今日は風の強い一日だった。窓を開ければ、たっぷりの湿り気を含んだ空気が部屋へと押し寄せてくる。カーテンはあわてふためくように大きく舞い、それに合わせて光がちらちらと床に跳ねる。空では雲が細かくちぎれて引き伸ばされて、かすれた毛筆のようになって漂っている。その雲が風に流されて太陽にかかると、世界にくっきりと落ちていたかげが淡く溶ける。すうっと日なたと日かげが歩み寄って一つになる。

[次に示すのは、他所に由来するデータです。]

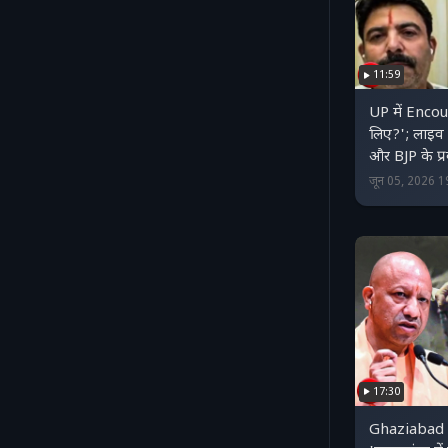
11:59
UP में Encoun
लिए?'; लाइव ड
और BJP के प्
जून 05, 2026 
17:30
Ghaziabad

お気に入りのジーンズの裾にくるくると捲り、お気に入りの靴を履いて、風で重いドアを開ける。青空に浮かぶ雲から、薄らと雨が降っている。光を受けて、細かな雨粒がふんわりと輝く。そんな光景に目を奪われながら階段を降りる。
駅へ向かう道、強めの追い風が細かな雨と混ざりながらぼくの背中を包む。柔らかく、ひんやりと、しっとりと。ふと、道端に止まっている車のリアガラスに目がいった。そこには穏やかな青空と薄く明るい雲が映りこんでいた。それを見た瞬間、なぜだろう、すごく久しぶりに涙が出そうになった。ヘッドフォンから届く音楽がまた、どうにもたまらなかった。